Am I just totally uneducated when it's the foreign issues with Obama I am most afraid of? When people say that everyone's view of America will be better if Obama were be President, isn't that just because we would be all out of their business and then they would have more free reign to terrorize our country even more than they already have shown they have power to do in the past? Isn't one of the biggest things Obama plans to do is to pull out so many of the investigations on possible terrorists and people that hate us and let them do what they want? I think that's what most scares me about Obama- or country having way more 9/11's to remember. I think that's more to be afraid of than the natural up and downs that any economy has. Inform me.

Anna said...

Ali
--I don't think Obama plans on being soft on terrorists, have you been listening to Fox News or something?
--Honestly, there are many of us who feel that going to war with a country, invading, taking over the government, giving tacit control to a certain group etc...has done more harm than good. This includes professors here in the department who are Middle East or International Relations experts. Invading a country is not the best way to deal with terrorism, at least not in the case of Iraq. Though actually I think Afghanistan was a good idea, but we decreased our resources there too soon so we could start another war in Iraq--for heavens sake finish what you started and finish it well.
--Obama is more in favor of diplomacy, the Europeans like him more and it will help rebuild our allied relationships in Europe, which is crucial.

Overall Ali, I don't buy into the argument that invading a country is going to reduce terrorism. If anything it makes them more angry against the west.

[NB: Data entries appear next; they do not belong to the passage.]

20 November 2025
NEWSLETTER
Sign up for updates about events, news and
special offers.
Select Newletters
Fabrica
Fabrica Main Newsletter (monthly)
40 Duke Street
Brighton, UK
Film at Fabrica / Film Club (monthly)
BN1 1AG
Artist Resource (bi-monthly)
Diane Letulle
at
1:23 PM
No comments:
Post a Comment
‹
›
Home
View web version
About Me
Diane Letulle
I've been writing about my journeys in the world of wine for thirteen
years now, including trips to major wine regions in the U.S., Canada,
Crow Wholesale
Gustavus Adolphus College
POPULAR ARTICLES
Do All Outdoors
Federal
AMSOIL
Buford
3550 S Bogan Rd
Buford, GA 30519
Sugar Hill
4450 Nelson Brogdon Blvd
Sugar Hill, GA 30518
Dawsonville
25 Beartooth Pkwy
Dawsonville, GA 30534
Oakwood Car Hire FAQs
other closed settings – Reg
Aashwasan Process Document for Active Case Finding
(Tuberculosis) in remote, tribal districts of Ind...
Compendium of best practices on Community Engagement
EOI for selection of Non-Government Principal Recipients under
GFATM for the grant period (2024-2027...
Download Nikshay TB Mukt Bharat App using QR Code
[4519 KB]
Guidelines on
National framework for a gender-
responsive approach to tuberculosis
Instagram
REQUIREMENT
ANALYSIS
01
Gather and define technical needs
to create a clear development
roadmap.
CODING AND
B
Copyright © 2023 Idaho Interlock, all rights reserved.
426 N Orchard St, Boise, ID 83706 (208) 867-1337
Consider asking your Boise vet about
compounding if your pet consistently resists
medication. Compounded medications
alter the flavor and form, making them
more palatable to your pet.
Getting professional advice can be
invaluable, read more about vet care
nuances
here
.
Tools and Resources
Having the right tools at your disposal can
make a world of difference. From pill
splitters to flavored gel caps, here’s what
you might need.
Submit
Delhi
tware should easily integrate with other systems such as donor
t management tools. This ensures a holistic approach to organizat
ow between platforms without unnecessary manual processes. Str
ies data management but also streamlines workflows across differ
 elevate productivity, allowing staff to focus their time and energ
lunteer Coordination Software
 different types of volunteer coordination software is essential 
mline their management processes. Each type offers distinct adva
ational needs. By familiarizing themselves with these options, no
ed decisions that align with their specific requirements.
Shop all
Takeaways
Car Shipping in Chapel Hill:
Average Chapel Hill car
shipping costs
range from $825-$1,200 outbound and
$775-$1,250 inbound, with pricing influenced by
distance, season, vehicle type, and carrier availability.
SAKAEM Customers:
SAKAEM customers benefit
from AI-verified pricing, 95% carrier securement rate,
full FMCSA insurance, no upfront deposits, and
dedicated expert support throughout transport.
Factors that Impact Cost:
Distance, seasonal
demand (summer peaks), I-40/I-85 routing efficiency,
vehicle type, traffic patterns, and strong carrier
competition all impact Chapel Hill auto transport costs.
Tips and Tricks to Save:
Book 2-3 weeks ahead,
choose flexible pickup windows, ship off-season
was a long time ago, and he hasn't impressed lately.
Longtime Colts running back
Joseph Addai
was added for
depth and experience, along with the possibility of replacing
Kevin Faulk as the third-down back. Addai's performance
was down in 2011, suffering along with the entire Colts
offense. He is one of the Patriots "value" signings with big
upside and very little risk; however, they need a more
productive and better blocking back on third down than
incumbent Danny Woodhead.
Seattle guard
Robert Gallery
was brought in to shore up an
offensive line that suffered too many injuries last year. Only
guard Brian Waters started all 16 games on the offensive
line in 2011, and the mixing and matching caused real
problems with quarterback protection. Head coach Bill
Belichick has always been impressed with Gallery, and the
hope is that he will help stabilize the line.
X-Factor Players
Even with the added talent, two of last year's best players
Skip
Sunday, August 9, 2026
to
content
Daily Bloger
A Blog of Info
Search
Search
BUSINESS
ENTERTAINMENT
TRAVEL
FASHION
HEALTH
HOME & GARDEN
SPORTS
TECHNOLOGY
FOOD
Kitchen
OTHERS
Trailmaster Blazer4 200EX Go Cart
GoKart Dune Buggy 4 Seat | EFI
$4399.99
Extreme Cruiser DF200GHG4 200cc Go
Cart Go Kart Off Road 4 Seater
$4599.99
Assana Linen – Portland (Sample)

There has been this huge insurgency in Iraq that I think has FED terrorism, not fought it. I'd worry more about budgets for CIA and someone stepping up to the plate and funding homeland security. You should worry more about someone putting small pox into our water supply than a suicide bomber walking into the high rise someone you love works in. That's just my opinion.

CJ said...

I more or less echo Anna on this. There are a few reasons why so many foreign countries prefer Obama, and why it would up our standing in their eyes. First, he's not Bush, not from Bush's party, and was (rightly) against the Iraq War from the start. Most countries viewed the Iraq w=/war as an unnecessary invasion with grave consequences. Even though I don't believe we went in for oil or w/ imperial ambitions, much of the world interpreted it that way.

Second, he's a minority with a mixed-race heritage w/ a father from Kenya, which adds credibility internationally.

Third, he's stressed the need for greater diplomacy (although I question how effective it will be, but think it's necessary to at least moderate anti-American sentiment).

And no, I don't think he's likely to just let terrorists go. I'm not sure he's as strong-armed as I'd like him to be, but I also think caricatures that paint him as spineless are just political lies.

And, again, I'm not an Obama supporter, but the above is accurate.

henderson said...

If you think her comments bothered you before, you should watch her interview with Charlie Gibson on ABC!